**How to complete this task:**
Please give the listing again in full, leaving out its images.

**Available data:**
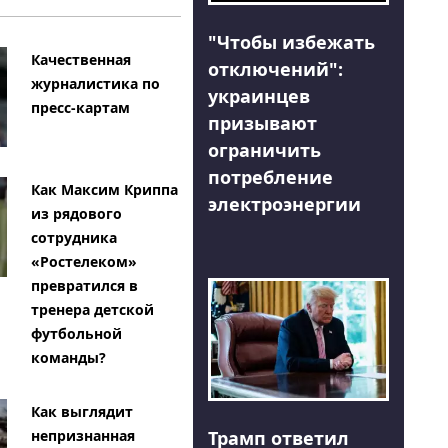
"Чтобы избежать
Качественная
отключений":
журналистика по
украинцев
пресс-картам
призывают
ограничить
потребление
Как Максим Криппа
электроэнергии
из рядового
сотрудника
«Ростелеком»
превратился в
тренера детской
футбольной
команды?
Как выглядит
Трамп ответил
непризнанная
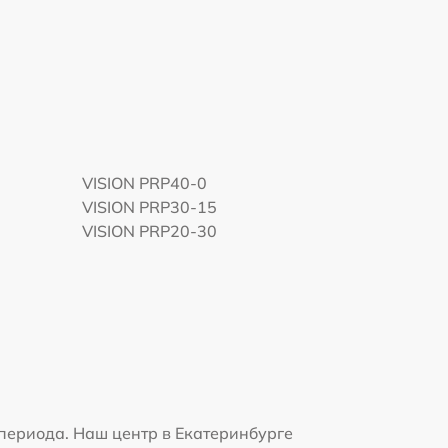
VISION PRP40-0
VISION PRP30-15
VISION PRP20-30
периода. Наш центр в Екатеринбурге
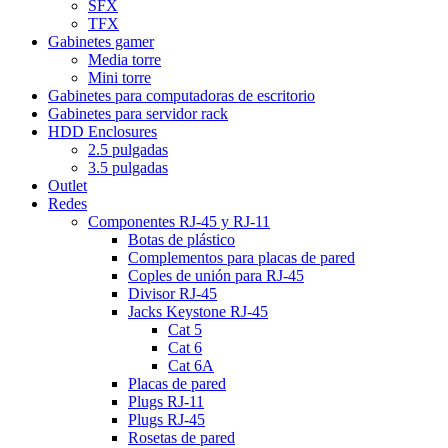
SFX
TFX
Gabinetes gamer
Media torre
Mini torre
Gabinetes para computadoras de escritorio
Gabinetes para servidor rack
HDD Enclosures
2.5 pulgadas
3.5 pulgadas
Outlet
Redes
Componentes RJ-45 y RJ-11
Botas de plástico
Complementos para placas de pared
Coples de unión para RJ-45
Divisor RJ-45
Jacks Keystone RJ-45
Cat 5
Cat 6
Cat 6A
Placas de pared
Plugs RJ-11
Plugs RJ-45
Rosetas de pared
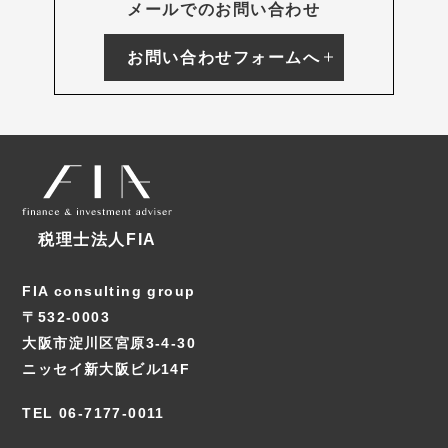
メールでのお問い合わせ
お問い合わせフォームへ
税理士法人FIA
FIA consulting group
〒532-0003
大阪市淀川区宮原3-4-30
ニッセイ新大阪ビル14F
TEL 06-7177-0011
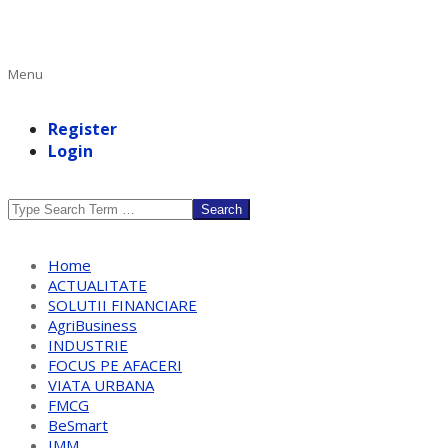
Primary
Menu
Navigation
Menu
Register
Login
Search
Home
ACTUALITATE
SOLUTII FINANCIARE
AgriBusiness
INDUSTRIE
FOCUS PE AFACERI
VIATA URBANA
FMCG
BeSmart
IMM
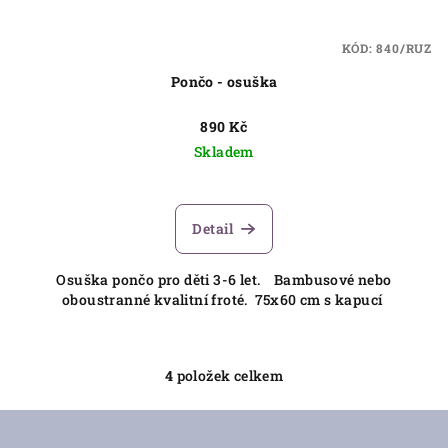
KÓD:
840/RUZ
Pončo - osuška
890 Kč
Skladem
Detail
Osuška pončo pro děti 3-6 let. Bambusové nebo
oboustranné kvalitní froté. 75x60 cm s kapucí
4
položek celkem
O
v
Z
l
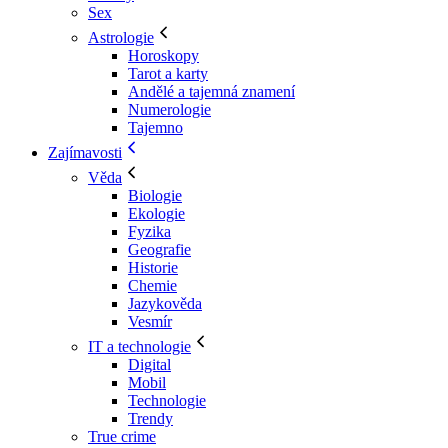
Sex
Astrologie
Horoskopy
Tarot a karty
Andělé a tajemná znamení
Numerologie
Tajemno
Zajímavosti
Věda
Biologie
Ekologie
Fyzika
Geografie
Historie
Chemie
Jazykověda
Vesmír
IT a technologie
Digital
Mobil
Technologie
Trendy
True crime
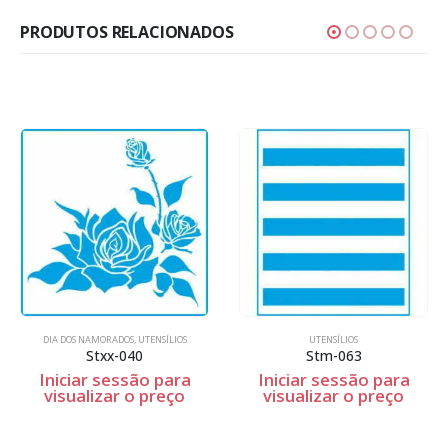
PRODUTOS RELACIONADOS
DIA DOS NAMORADOS
,
UTENSÍLIOS
UTENSÍLIOS
Stxx-040
Stm-063
Iniciar sessão para
Iniciar sessão para
visualizar o preço
visualizar o preço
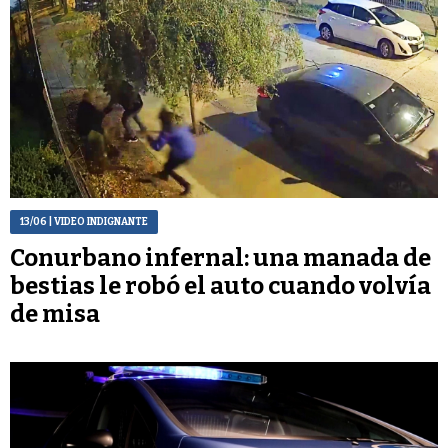
13/06
| VIDEO INDIGNANTE
Conurbano infernal: una manada de
bestias le robó el auto cuando volvía
de misa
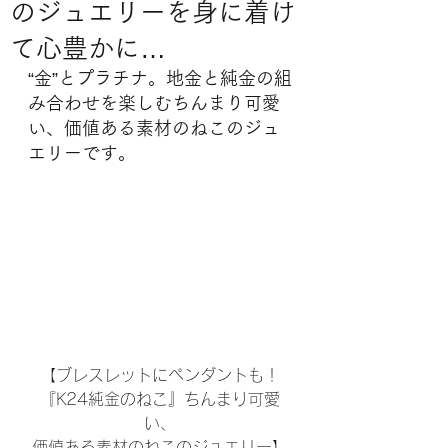
のジュエリーを身に着け
て心豊かに…
“金”とプラチナ。地金と純金の組
み合わせを楽しむちんまり可愛
い、価値ある素材のねこのジュ
エリーです。
【ブレスレットにペンダントも！
『K24純金のねこ』ちんまり可愛
い、
価値ある素材のねこのジュエリー】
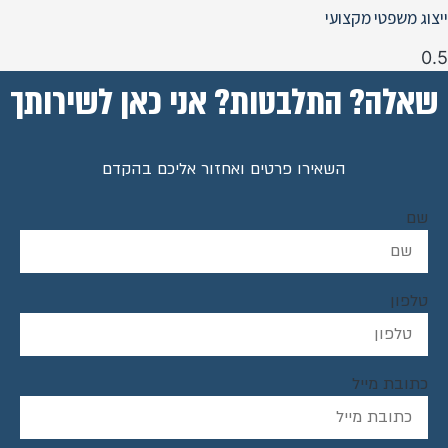
ייצוג משפטי מקצועי
שאלה? התלבטות? אני כאן לשירותך
השאירו פרטים ואחזור אליכם בהקדם
שם
טלפון
כתובת מייל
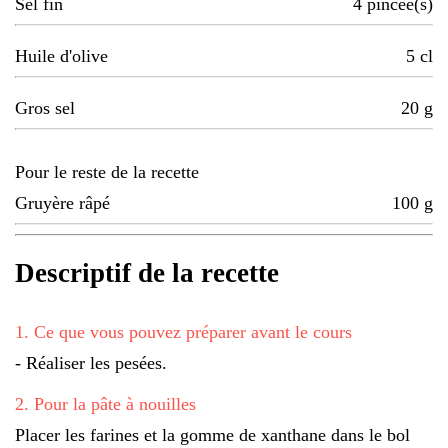
Sel fin
4
pincée(s)
Huile d'olive
5
cl
Gros sel
20
g
Pour le reste de la recette
Gruyère râpé
100
g
Descriptif de la recette
1
.
Ce que vous pouvez préparer avant le cours
- Réaliser les pesées.
2
.
Pour la pâte à nouilles
Placer les farines et la gomme de xanthane dans le bol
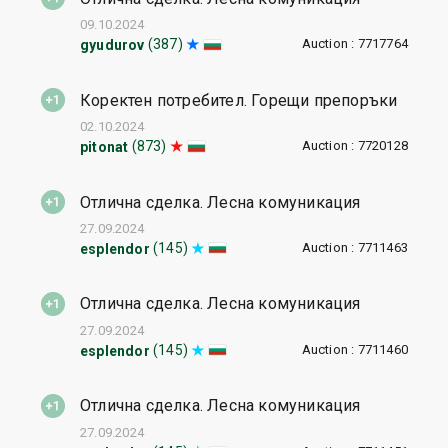
09.10.2024
Auction : 7717764
(387)
gyudurov
Коректен потребител. Горещи препоръки
02.10.2024
Auction : 7720128
(873)
pitonat
Отлична сделка. Лесна комуникация
27.09.2024
Auction : 7711463
(145)
esplendor
Отлична сделка. Лесна комуникация
27.09.2024
Auction : 7711460
(145)
esplendor
Отлична сделка. Лесна комуникация
27.09.2024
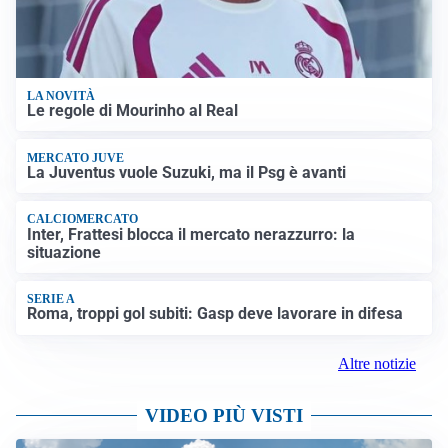
LA NOVITÀ
Le regole di Mourinho al Real
MERCATO JUVE
La Juventus vuole Suzuki, ma il Psg è avanti
CALCIOMERCATO
Inter, Frattesi blocca il mercato nerazzurro: la
situazione
SERIE A
Roma, troppi gol subiti: Gasp deve lavorare in difesa
Altre notizie
VIDEO PIÙ VISTI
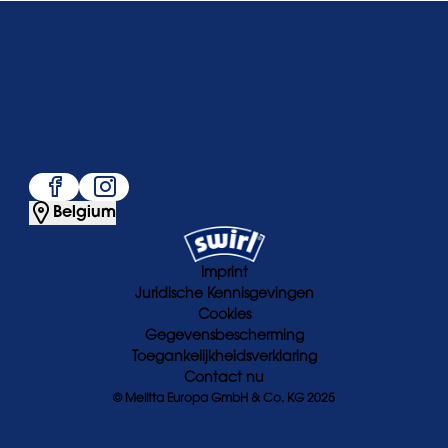
Over ons
Dienst
Populair
Volg ons
Belgium
Imprint
Juridische Kennisgevingen
Cookies
Gegevensbescherming
Toegankelijkheidsverklaring
Contact nu
© Melitta Europa GmbH & Co. KG 2025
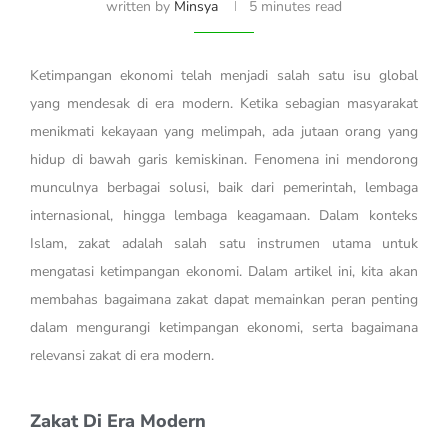
written by
Minsya
5 minutes read
Ketimpangan ekonomi telah menjadi salah satu isu global
yang mendesak di era modern. Ketika sebagian masyarakat
menikmati kekayaan yang melimpah, ada jutaan orang yang
hidup di bawah garis kemiskinan. Fenomena ini mendorong
munculnya berbagai solusi, baik dari pemerintah, lembaga
internasional, hingga lembaga keagamaan. Dalam konteks
Islam, zakat adalah salah satu instrumen utama untuk
mengatasi ketimpangan ekonomi. Dalam artikel ini, kita akan
membahas bagaimana zakat dapat memainkan peran penting
dalam mengurangi ketimpangan ekonomi, serta bagaimana
relevansi zakat di era modern.
Zakat Di Era Modern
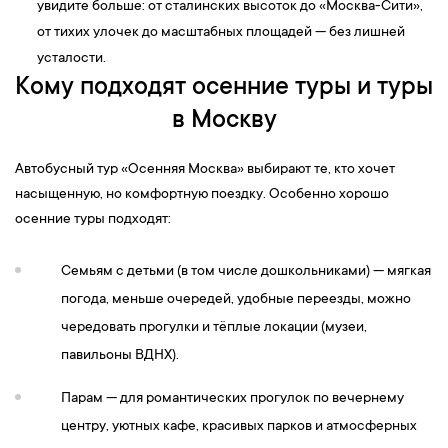
увидите больше: от сталинских высоток до «Москва-Сити»,
от тихих улочек до масштабных площадей — без лишней
усталости.
Кому подходят осенние туры и туры
в Москву
Автобусный тур «Осенняя Москва» выбирают те, кто хочет
насыщенную, но комфортную поездку. Особенно хорошо
осенние туры подходят:
Семьям с детьми (в том числе дошкольниками) — мягкая
погода, меньше очередей, удобные переезды, можно
чередовать прогулки и тёплые локации (музеи,
павильоны ВДНХ).
Парам — для романтических прогулок по вечернему
центру, уютных кафе, красивых парков и атмосферных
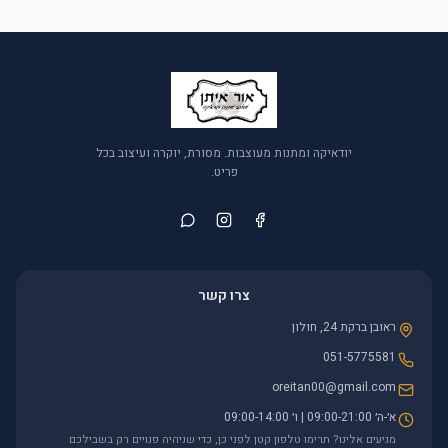
יודאיקה ומתנות מעוצבות. מסורת, יוקרה ועיצוב בכל
פריט.
צרו קשר
ראובן ברקת 24, חולון
051-5775581
oreitan00@gmail.com
א׳-ה׳ 09:00-21:00 | ו׳ 09:00-14:00
מגיעים אלינו? תרימו טלפון קטן לפני כן, כדי שניהיה פנויים רק בשבילכם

**Output for this exercise:**
"Чтобы избежать
Качественная
отключений":
журналистика по
украинцев
пресс-картам
призывают
ограничить
потребление
Как Максим Криппа
электроэнергии
из рядового
сотрудника
«Ростелеком»
превратился в
тренера детской
футбольной
команды?
Как выглядит
Трамп ответил
непризнанная
VISION PRP40-0
VISION PRP30-15
VISION PRP20-30
периода. Наш центр в Екатеринбурге
SFX
TFX
Gabinetes gamer
Media torre
Mini torre
Gabinetes para computadoras de escritorio
Gabinetes para servidor rack
HDD Enclosures
2.5 pulgadas
3.5 pulgadas
Outlet
Redes
Componentes RJ-45 y RJ-11
Botas de plástico
Complementos para placas de pared
Coples de unión para RJ-45
Divisor RJ-45
Jacks Keystone RJ-45
Cat 5
Cat 6
Cat 6A
Placas de pared
Plugs RJ-11
Plugs RJ-45
Rosetas de pared
メールでのお問い合わせ
お問い合わせフォームへ
税理士法人FIA
FIA consulting group
〒532-0003
大阪市淀川区宮原3-4-30
ニッセイ新大阪ビル14F
TEL 06-7177-0011
Primary
Menu
Navigation
Menu
Register
Login
Search
Home
ACTUALITATE
SOLUTII FINANCIARE
AgriBusiness
INDUSTRIE
FOCUS PE AFACERI
VIATA URBANA
FMCG
BeSmart
IMM
KÓD:
840/RUZ
Pončo - osuška
890 Kč
Skladem
Detail
Osuška pončo pro děti 3-6 let. Bambusové nebo
oboustranné kvalitní froté. 75x60 cm s kapucí
4
položek celkem
O
v
Z
l
Sex
Astrologie
Horoskopy
Tarot a karty
Andělé a tajemná znamení
Numerologie
Tajemno
Zajímavosti
Věda
Biologie
Ekologie
Fyzika
Geografie
Historie
Chemie
Jazykověda
Vesmír
IT a technologie
Digital
Mobil
Technologie
Trendy
True crime
PRODUTOS RELACIONADOS
DIA DOS NAMORADOS
,
UTENSÍLIOS
UTENSÍLIOS
Stxx-040
Stm-063
Iniciar sessão para
Iniciar sessão para
visualizar o preço
visualizar o preço
13/06
| VIDEO INDIGNANTE
Conurbano infernal: una manada de
bestias le robó el auto cuando volvía
de misa
のジュエリーを身に着け
て心豊かに…
“金”とプラチナ。地金と純金の組
み合わせを楽しむちんまり可愛
い、価値ある素材のねこのジュ
エリーです。
【ブレスレットにペンダントも！
『K24純金のねこ』ちんまり可愛
い、
価値ある素材のねこのジュエリー】
ייצוג משפטי מקצועי
שאלה? התלבטות? אני כאן לשירותך
השאירו פרטים ואחזור אליכם בהקדם
שם
טלפון
כתובת מייל
Sel fin
4
pincée(s)
Huile d'olive
5
cl
Gros sel
20
g
Pour le reste de la recette
Gruyère râpé
100
g
Descriptif de la recette
1
.
Ce que vous pouvez préparer avant le cours
- Réaliser les pesées.
2
.
Pour la pâte à nouilles
Placer les farines et la gomme de xanthane dans le bol
09.10.2024
Auction : 7717764
(387)
gyudurov
Коректен потребител. Горещи препоръки
02.10.2024
Auction : 7720128
(873)
pitonat
Отлична сделка. Лесна комуникация
27.09.2024
Auction : 7711463
(145)
esplendor
Отлична сделка. Лесна комуникация
27.09.2024
Auction : 7711460
(145)
esplendor
Отлична сделка. Лесна комуникация
27.09.2024
LA NOVITÀ
Le regole di Mourinho al Real
MERCATO JUVE
La Juventus vuole Suzuki, ma il Psg è avanti
CALCIOMERCATO
Inter, Frattesi blocca il mercato nerazzurro: la
situazione
SERIE A
Roma, troppi gol subiti: Gasp deve lavorare in difesa
Altre notizie
VIDEO PIÙ VISTI
Over ons
Dienst
Populair
Volg ons
Belgium
Imprint
Juridische Kennisgevingen
Cookies
Gegevensbescherming
Toegankelijkheidsverklaring
Contact nu
© Melitta Europa GmbH & Co. KG 2025
written by
Minsya
5 minutes read
Ketimpangan ekonomi telah menjadi salah satu isu global
yang mendesak di era modern. Ketika sebagian masyarakat
menikmati kekayaan yang melimpah, ada jutaan orang yang
hidup di bawah garis kemiskinan. Fenomena ini mendorong
munculnya berbagai solusi, baik dari pemerintah, lembaga
internasional, hingga lembaga keagamaan. Dalam konteks
Islam, zakat adalah salah satu instrumen utama untuk
mengatasi ketimpangan ekonomi. Dalam artikel ini, kita akan
membahas bagaimana zakat dapat memainkan peran penting
dalam mengurangi ketimpangan ekonomi, serta bagaimana
relevansi zakat di era modern.
Zakat Di Era Modern
увидите больше: от сталинских высоток до «Москва-Сити»,
от тихих улочек до масштабных площадей — без лишней
усталости.
Кому подходят осенние туры и туры
в Москву
Автобусный тур «Осенняя Москва» выбирают те, кто хочет
насыщенную, но комфортную поездку. Особенно хорошо
осенние туры подходят:
Семьям с детьми (в том числе дошкольниками) — мягкая
погода, меньше очередей, удобные переезды, можно
чередовать прогулки и тёплые локации (музеи,
павильоны ВДНХ).
Парам — для романтических прогулок по вечернему
центру, уютных кафе, красивых парков и атмосферных
יודאיקה ומתנות מעוצבות. מסורת, יוקרה ועיצוב בכל
פריט.
צרו קשר
ראובן ברקת 24, חולון
051-5775581
oreitan00@gmail.com
א׳-ה׳ 09:00-21:00 | ו׳ 09:00-14:00
מגיעים אלינו? תרימו טלפון קטן לפני כן, כדי שניהיה פנויים רק בשבילכם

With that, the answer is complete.